Uydurulmuş Popüler Felsefe Hakkında
Secret isimli kitabı mutlaka duymuşsunuzdur. "Bırakın hayatınızın sihri başlasın." diyerek okuyan herkese muhteşem bir hayat vaat eden kitap doğal olarak da satış rekorları kırdı.
Kitabı okuyanları bilemem ama yazan ve pazarlayan kim varsa muhteşemliğe eriştiği kesin. Çünkü öyle bir reklam stratejisi uyguladılar, öyle büyük laflar ettiler ki kitabı almayan insan; "Acaba ben mi hayatım güzelleşin istemiyorum, sorun bende mi?" diye düşünmeye başladı.
Düşünce yapılarını güçlendirecek yöntemler, duygu kontrolleri ve mutluluk yaratımı konularındaki Secret; benim 'uydurulmuş popüler felsefe' tanımını kullandığım, basit bir inanışın edebiyat ve felsefeyle harmanlanarak süslenip okuyucuya; " Bakın size 10 liralık bir kitapla bütün hayatınızı değiştirecek sırları veriyorum. Zahmet olmazsa alıverin." dedirten modern zaman kandırmacasından başka bir şey değildi.
Hint asıllı Amerikalı hekim ve alternatif tıp uzmanı olan Deepak Chopra ise; evrene ne verirsek elimizle o da gelir bizimle fikriyle, Asya'nın enterasan tıbbi yöntemlerini birleştirince Vanity Fair gibi sosyetenin göz bebeği dergilerinin demirbaşı haline geldi, dünya starlarının gurusu oldu, seansları 250 liradan başlayan yoga kurslarına aradıkları ilhamı verdi.

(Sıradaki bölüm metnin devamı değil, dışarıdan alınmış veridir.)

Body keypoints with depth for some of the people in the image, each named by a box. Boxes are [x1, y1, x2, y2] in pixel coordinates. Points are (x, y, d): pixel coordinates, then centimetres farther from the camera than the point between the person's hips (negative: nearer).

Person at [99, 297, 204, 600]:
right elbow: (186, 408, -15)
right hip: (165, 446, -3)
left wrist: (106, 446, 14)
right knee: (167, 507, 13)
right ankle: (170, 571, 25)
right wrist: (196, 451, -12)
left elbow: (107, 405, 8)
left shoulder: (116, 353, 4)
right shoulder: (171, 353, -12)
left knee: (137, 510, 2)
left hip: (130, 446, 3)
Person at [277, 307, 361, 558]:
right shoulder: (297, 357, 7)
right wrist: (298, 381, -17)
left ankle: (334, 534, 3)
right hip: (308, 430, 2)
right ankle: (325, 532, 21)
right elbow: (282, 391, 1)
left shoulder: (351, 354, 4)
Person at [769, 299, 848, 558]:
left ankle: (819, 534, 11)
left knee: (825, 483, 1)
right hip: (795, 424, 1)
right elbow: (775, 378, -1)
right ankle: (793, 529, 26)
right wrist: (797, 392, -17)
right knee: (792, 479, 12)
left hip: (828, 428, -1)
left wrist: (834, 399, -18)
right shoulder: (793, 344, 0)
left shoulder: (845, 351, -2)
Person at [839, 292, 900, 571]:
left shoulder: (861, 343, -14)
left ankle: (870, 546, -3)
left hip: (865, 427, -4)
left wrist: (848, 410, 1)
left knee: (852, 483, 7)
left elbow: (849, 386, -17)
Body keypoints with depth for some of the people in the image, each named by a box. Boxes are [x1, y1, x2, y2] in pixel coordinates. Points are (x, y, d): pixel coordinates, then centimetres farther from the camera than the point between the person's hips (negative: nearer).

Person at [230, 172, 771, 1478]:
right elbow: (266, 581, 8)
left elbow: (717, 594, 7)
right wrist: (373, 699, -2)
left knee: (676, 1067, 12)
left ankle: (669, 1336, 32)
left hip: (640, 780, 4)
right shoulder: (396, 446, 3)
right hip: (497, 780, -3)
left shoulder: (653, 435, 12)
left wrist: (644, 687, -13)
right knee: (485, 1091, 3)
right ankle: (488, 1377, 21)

Ferrarisini Satan Bilge ve aynı bilgenin başında yer aldığı gazete ansiklopedisi misali cilt cilt serileri bu kervanda başı çeken 'Bestseller'lardan. Yazarı Robin Sharma tıpkı Chopra gibi Hint kökenli bir kişisel gelişim uzmanı, yaşam ve liderlik koçu. Bill Clinton'a yaşam koçluğu yapmış bir kişi nasıl oluyor da Amerikan kapitalizminden kaçma yolunu seçerek Ferrarisi'ne kıyıp satan adamı bilgelik mertebesinde görebiliyor onu da ben çözmüş değilim. Belki çözebilirim ümidiyle sosyal medyadaki canlı yayınlarını takip etsem de verdiği bir seminerde bütün sosyal medyadan dedikodu aracı olarak bahsedip uzak durun dediğini öğrendiğimden beri beni yine derin düşüncelere gark ettirdi.
Liderliğin doğasından gelen hırsı törpülemek gibi bir tezatın üzerine çalışarak suya sabuna dokunmayan bir çizgi izlendiği zaman en kazananından kişisel gelişim uzmanı olunur mu olunuyormuş işte.
Bana sorarsanız keşke açık açık seçtiğimiz kesime üst düzey kariyer yönetimi yapmaları için herkese derin bir uyku çektirip Tibet'e ömründe bir kez bile gidemeyecek adama evi arabayı sattırmayı düşündürtüyoruz deseler. Bu 'guru' kalabalık o zaman bir işe yarayabilir.